Kita juga berusaha untuk membawa harapan kepada semua orang yang tidak berpengharapan. Sabda Tuhan adalah pelita bagi langkah kaki kita (Mzm 119:105) yang tentu saja membawa harapan kepada semua orang. Sabda Tuhan lalu kita wartakan secara terang-terangan bukan disembunyikan sehingga tidak dilihat orang. Bagaimana orang dapat berubah kalau tidak membaca, mendengar, merenung, dan menjadi pelaku firman untuk membawa harapan kepada sesame? Sebab itu Tuhan Yesus berkata: “Orang membawa pelita bukan supaya ditempatkan di bawah gantang atau di bawah tempat tidur, melainkan supaya ditaruh di atas kaki dian. Sebab tidak ada sesuatu yang tersembunyi yang tidak akan dinyatakan, dan tidak ada sesuatu yang rahasia yang tidak akan tersingkap. Barangsiapa mempunyai telinga untuk mendengar, hendaklah ia mendengar!” (Mrk 4: 21-23).

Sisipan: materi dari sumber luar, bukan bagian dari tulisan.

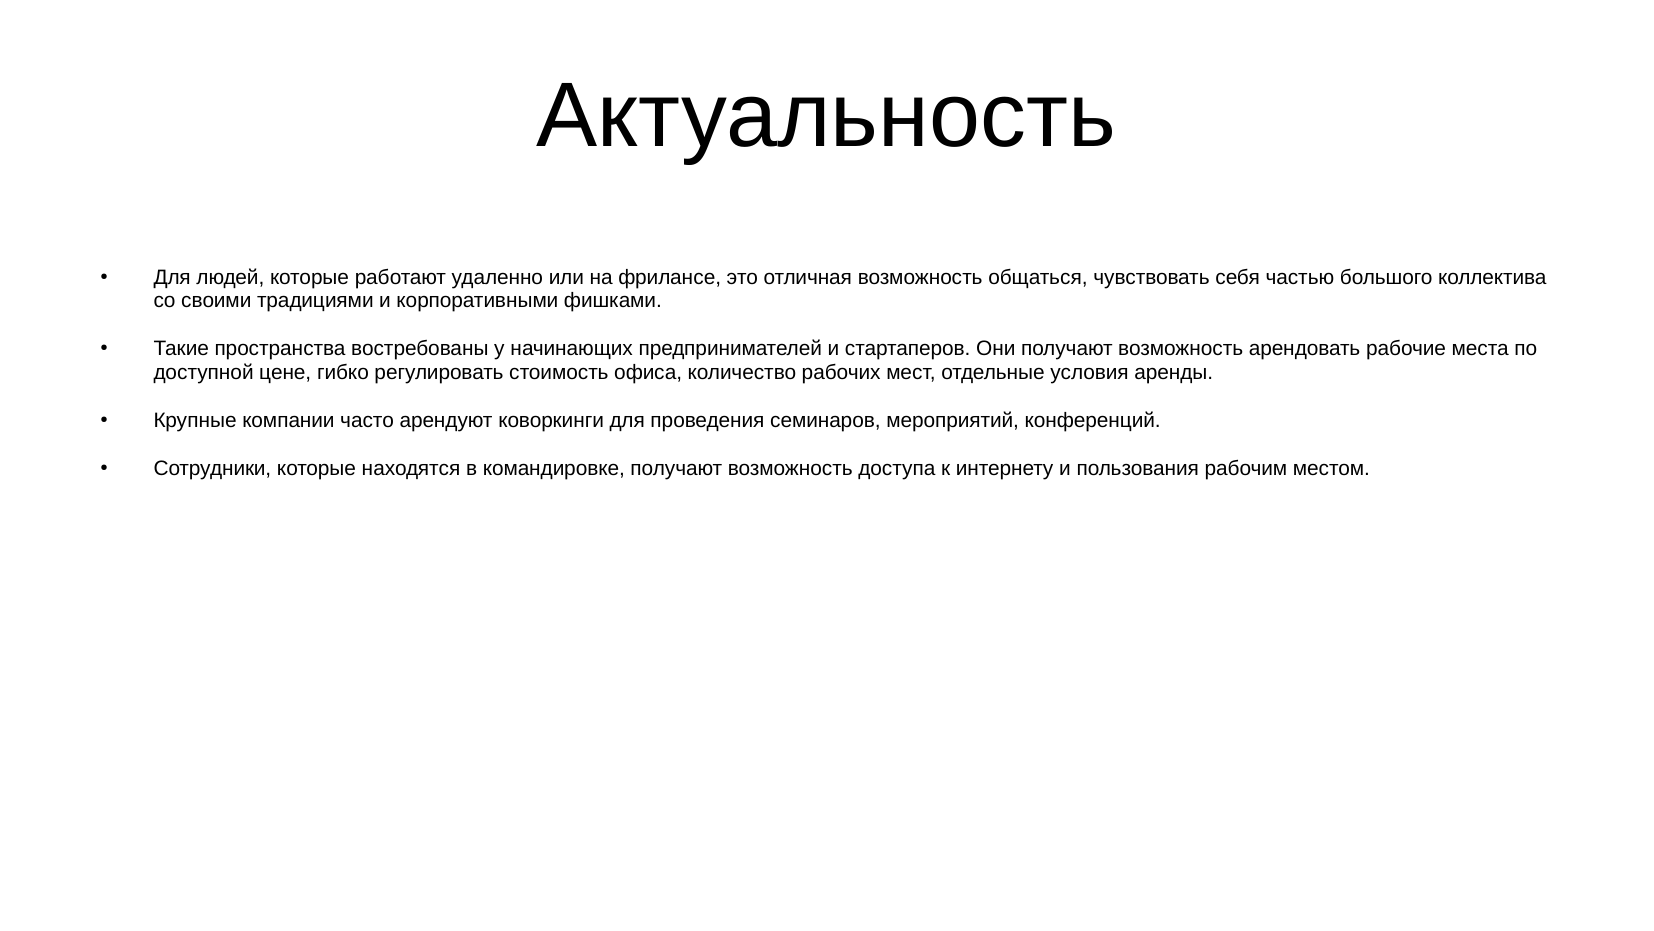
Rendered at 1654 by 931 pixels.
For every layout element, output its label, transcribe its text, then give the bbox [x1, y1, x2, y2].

list Для людей, которые работают удаленно или на фрилансе, это отличная возможность общаться, чувствовать себя частью большого коллектива со своими традициями и корпоративными фишками. Такие пространства востребованы у начинающих предпринимателей и стартаперов. Они получают возможность арендовать рабочие места по доступной цене, гибко регулировать стоимость офиса, количество рабочих мест, отдельные условия аренды. Крупные компании часто арендуют коворкинги для проведения семинаров, мероприятий, конференций. Сотрудники, которые находятся в командировке, получают возможность доступа к интернету и пользования рабочим местом. [82, 217, 1571, 758]
title Актуальность [82, 37, 1571, 193]
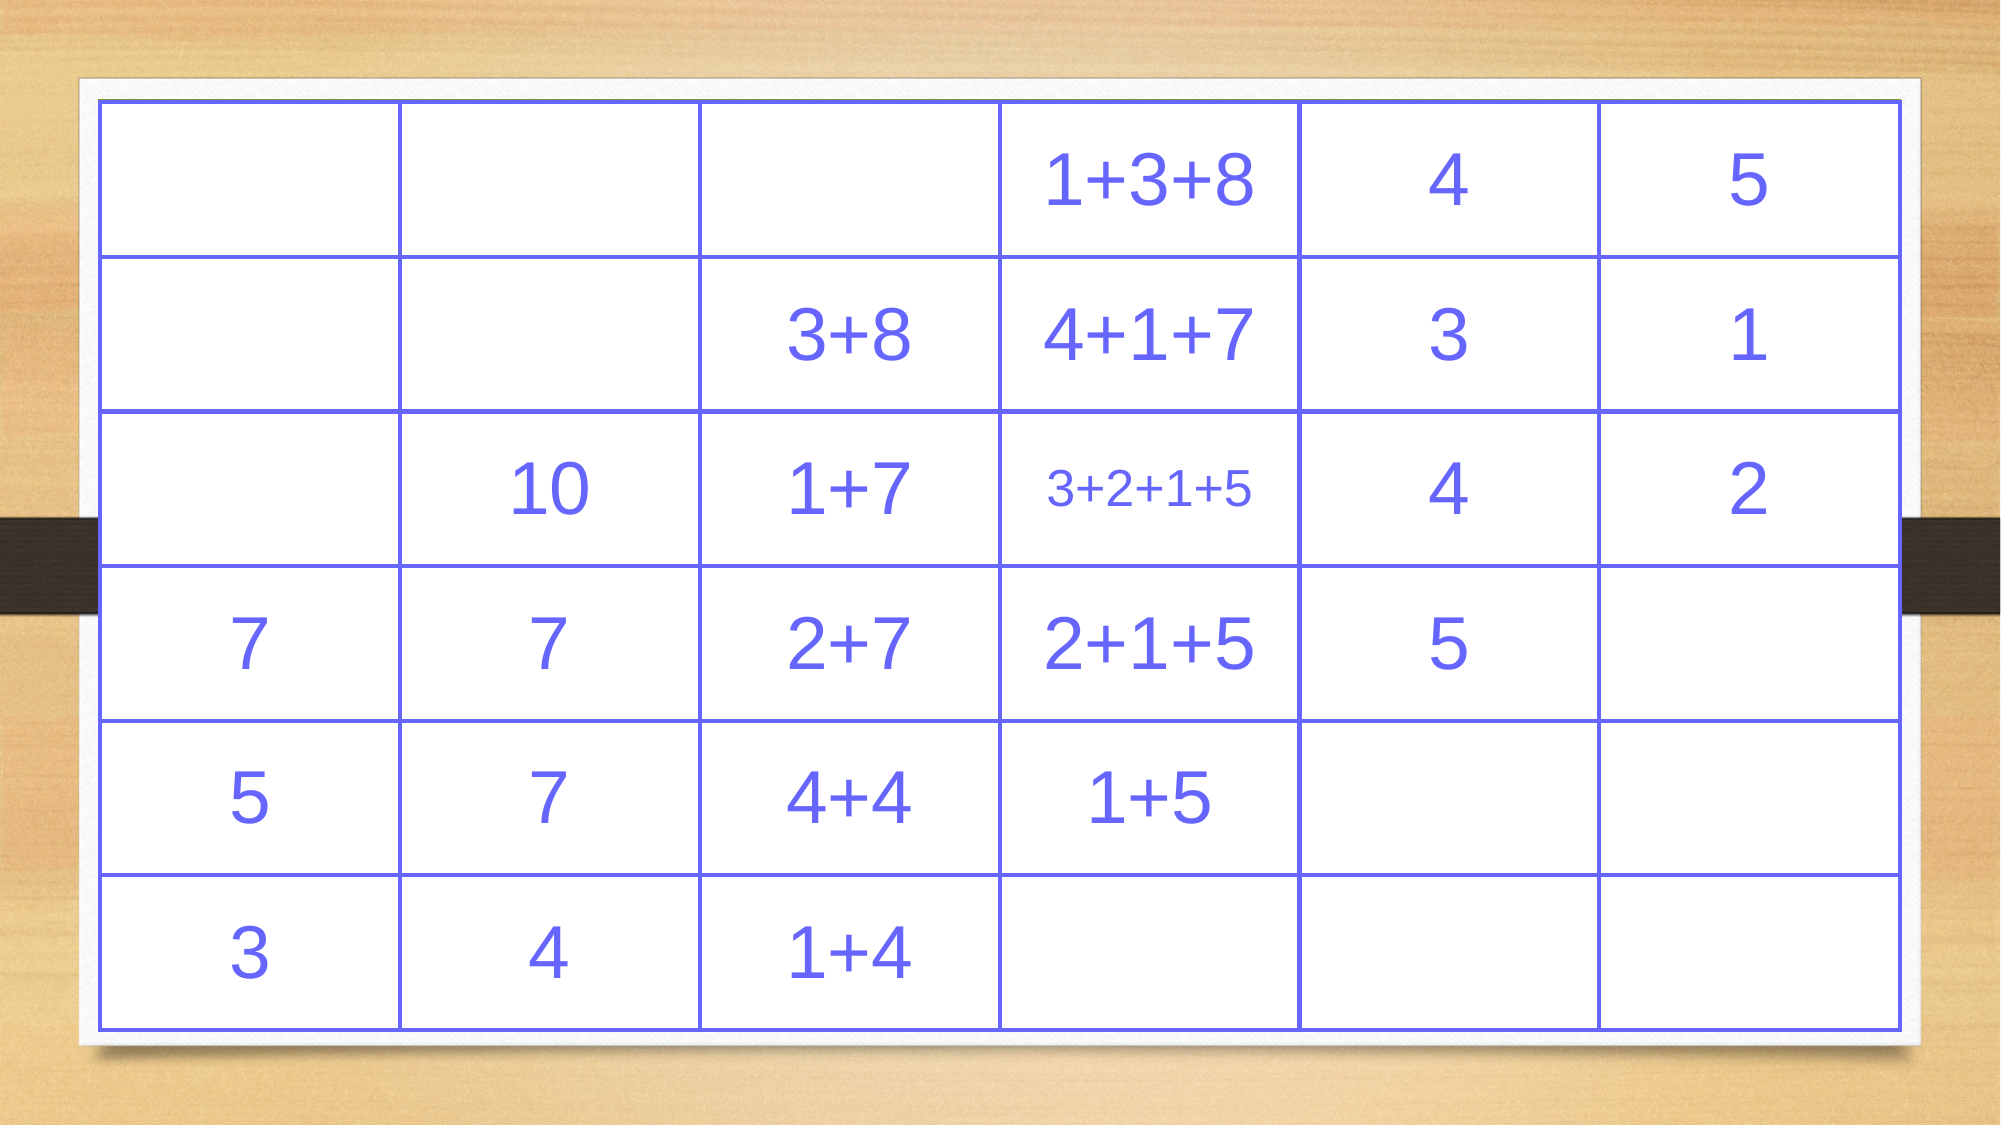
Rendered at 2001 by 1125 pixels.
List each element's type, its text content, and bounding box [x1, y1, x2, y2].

table_cell 3 [102, 877, 398, 1028]
table_cell [102, 259, 398, 409]
picture [0, 0, 2001, 1125]
table_cell 2 [1601, 414, 1898, 564]
table_header 1+3+8 [1002, 104, 1297, 255]
table_header 5 [1601, 104, 1898, 255]
table_cell [1302, 723, 1597, 873]
table_cell 1 [1601, 259, 1898, 409]
table_cell 2+1+5 [1002, 568, 1297, 719]
table_cell 10 [402, 414, 698, 564]
table_cell 7 [402, 723, 698, 873]
table_cell 5 [1302, 568, 1597, 719]
table_cell 4+4 [702, 723, 998, 873]
table_header [402, 104, 698, 255]
table_cell [102, 414, 398, 564]
table_cell 4 [1302, 414, 1597, 564]
table_header 4 [1302, 104, 1597, 255]
table_cell 4+1+7 [1002, 259, 1297, 409]
table_cell 1+5 [1002, 723, 1297, 873]
table_cell 5 [102, 723, 398, 873]
table_cell [1601, 568, 1898, 719]
table_cell [1601, 723, 1898, 873]
table_cell [402, 259, 698, 409]
table_cell 1+4 [702, 877, 998, 1028]
table_cell 1+7 [702, 414, 998, 564]
table_cell 2+7 [702, 568, 998, 719]
table_cell 7 [402, 568, 698, 719]
table_cell [1601, 877, 1898, 1028]
table_cell 3+2+1+5 [1002, 414, 1297, 564]
table_cell 3+8 [702, 259, 998, 409]
table_header [102, 104, 398, 255]
table_header [702, 104, 998, 255]
table_cell 4 [402, 877, 698, 1028]
table_cell [1302, 877, 1597, 1028]
table_cell [1002, 877, 1297, 1028]
table_cell 3 [1302, 259, 1597, 409]
table_cell 7 [102, 568, 398, 719]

Saya mengakhiri homili ini dengan mengikuti ajakan Paus Fransiskus ini: “Mari kita berupaya agar harapan dapat menjadi nyata dalam perdamaian”. Ini ajakan yang sangat bermakna supaya Gereja benar-benar hadir untuk memperjuangkan orang-orang yang tidak berpengharapan supaya bisa hidup dalam damai. Adalah fatal apabila Gereja malah memecah belah perdamaian dalam kehidupan umat.